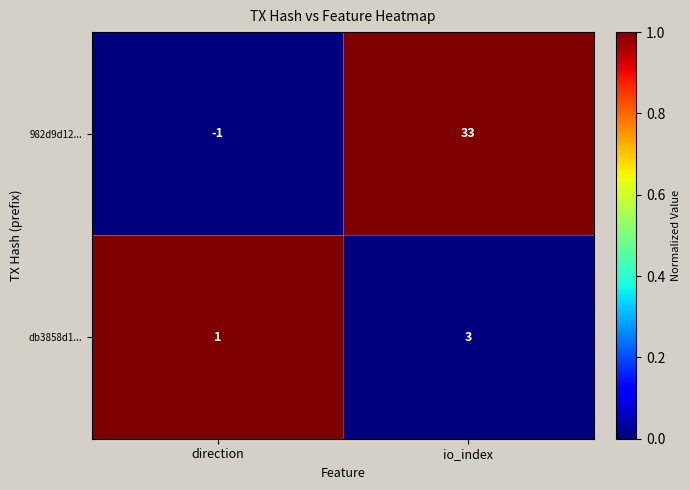

Reading left to right, extract all data points from this chart.

982d9d12...: -1	33
db3858d1...: 1	3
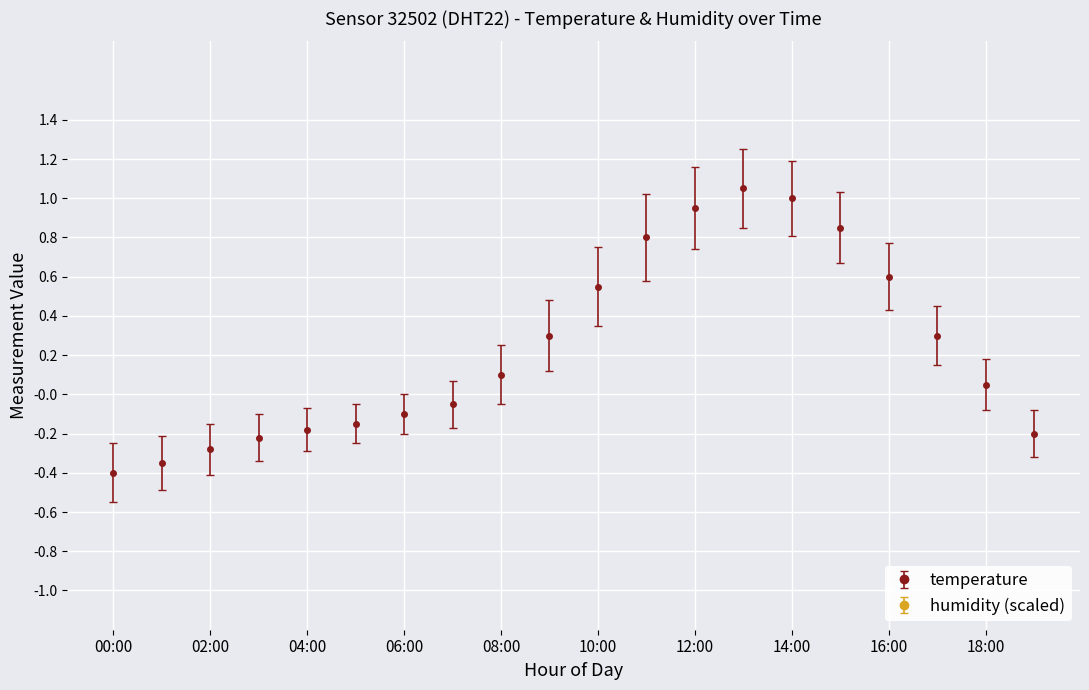

How many values are below 0?

9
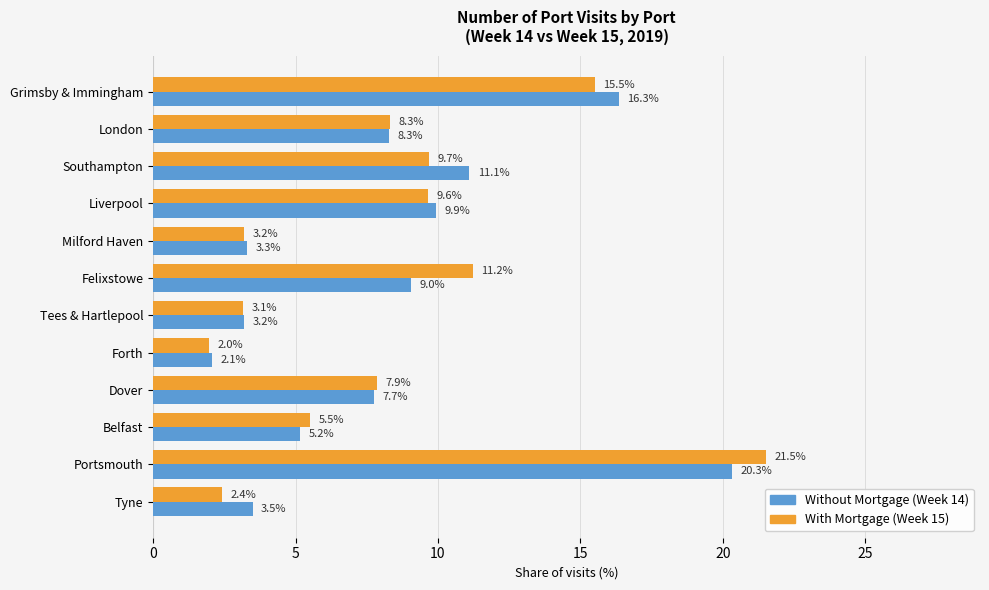

What is the difference between the highest and lowest values at Liverpool?

0.3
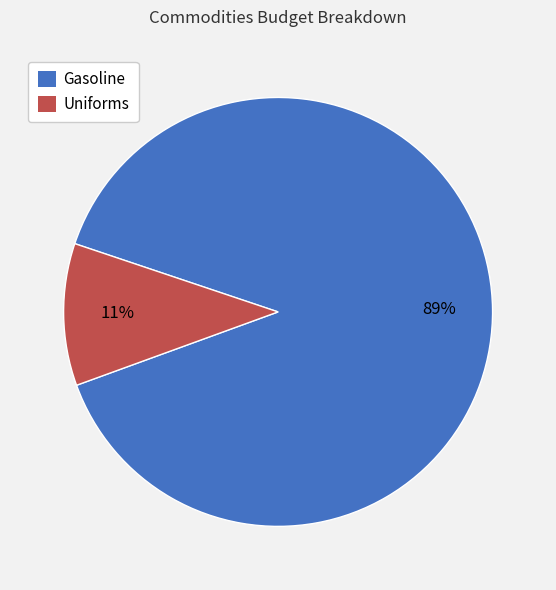

Which category has the biggest portion of the pie?

Gasoline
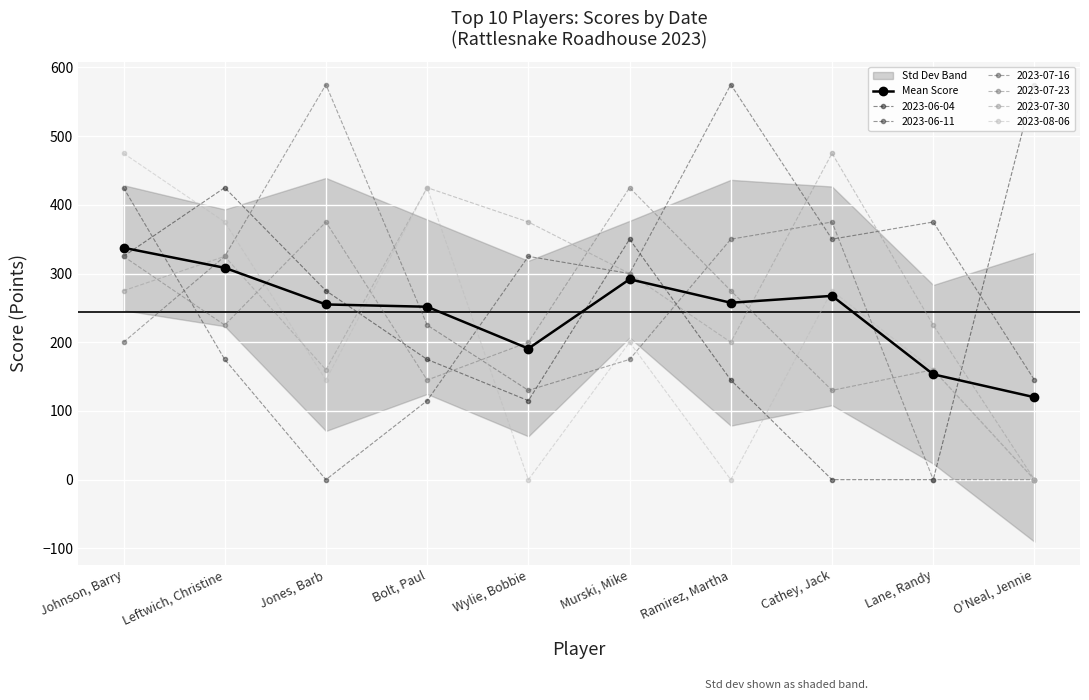

Rank the categories by value from lowest to highest.

O'Neal, Jennie, Lane, Randy, Wylie, Bobbie, Bolt, Paul, Jones, Barb, Ramirez, Martha, Cathey, Jack, Murski, Mike, Leftwich, Christine, Johnson, Barry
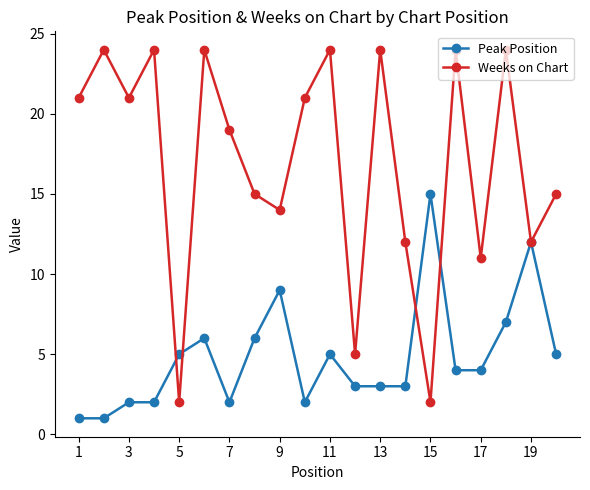

Which series has the largest total across all categories?

Weeks on Chart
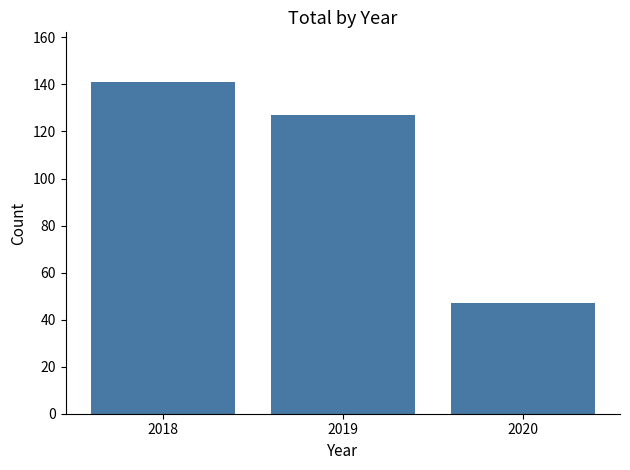

Reading left to right, what are all the values shown in this chart?

2018=141	2019=127	2020=47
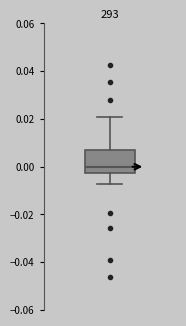

Where does the lower whisker of the box end on the y-axis? The values are not printed on the chart, so give them approximately, as read against the axis.

-0.008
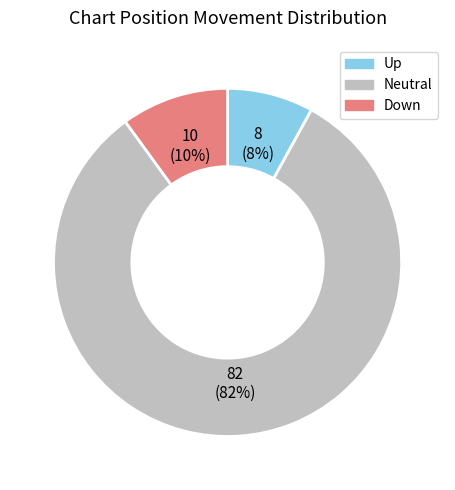

Rank the categories by value from lowest to highest.

Up, Down, Neutral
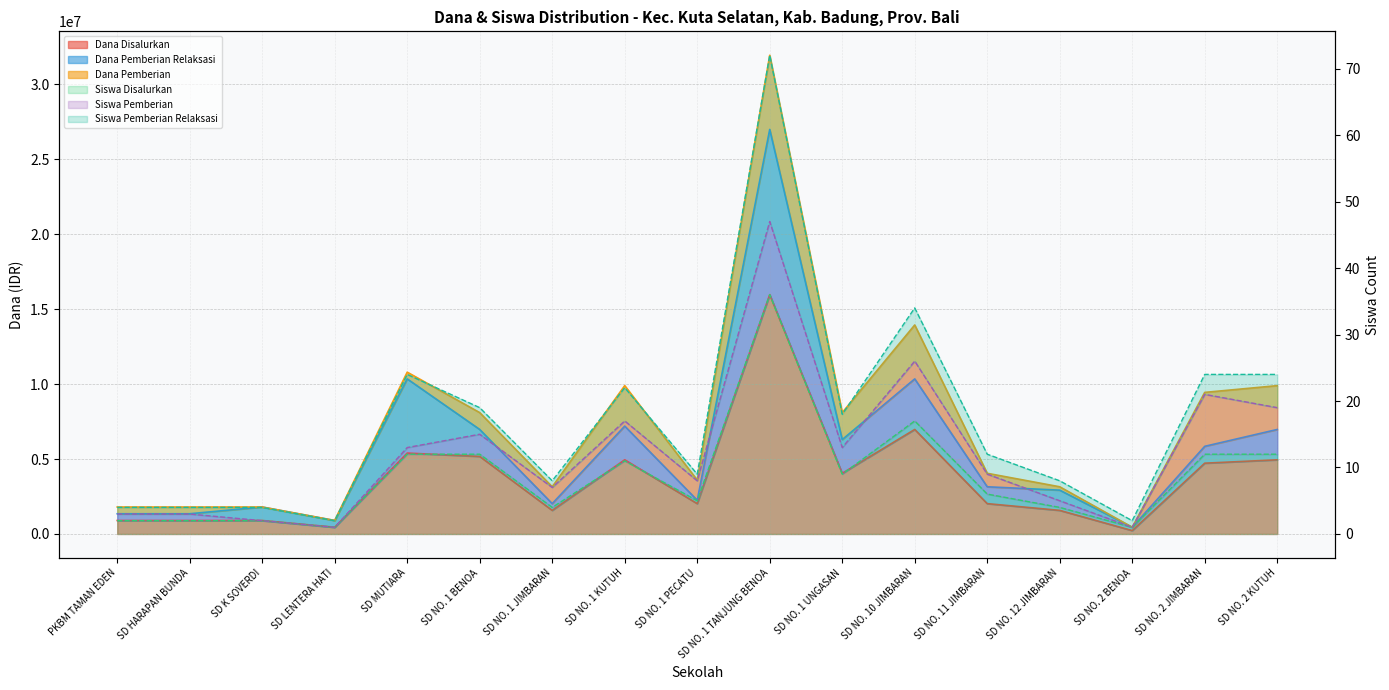

What is the difference between the maximum and minimum values in the Dana Pemberian Relaksasi series?

26550000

---*---

■ **What is being asked**
Reproduce all of the lines above verbatim, omitting the pictures.

■ **Task result**
Reading left to right, extract all data points from this chart.

982d9d12...: -1	33
db3858d1...: 1	3

How many values are below 0?

9

What is the difference between the highest and lowest values at Liverpool?

0.3

Which category has the biggest portion of the pie?

Gasoline

Rank the categories by value from lowest to highest.

O'Neal, Jennie, Lane, Randy, Wylie, Bobbie, Bolt, Paul, Jones, Barb, Ramirez, Martha, Cathey, Jack, Murski, Mike, Leftwich, Christine, Johnson, Barry

Which series has the largest total across all categories?

Weeks on Chart

Reading left to right, what are all the values shown in this chart?

2018=141	2019=127	2020=47

Where does the lower whisker of the box end on the y-axis? The values are not printed on the chart, so give them approximately, as read against the axis.

-0.008

Rank the categories by value from lowest to highest.

Up, Down, Neutral

What is the difference between the maximum and minimum values in the Dana Pemberian Relaksasi series?

26550000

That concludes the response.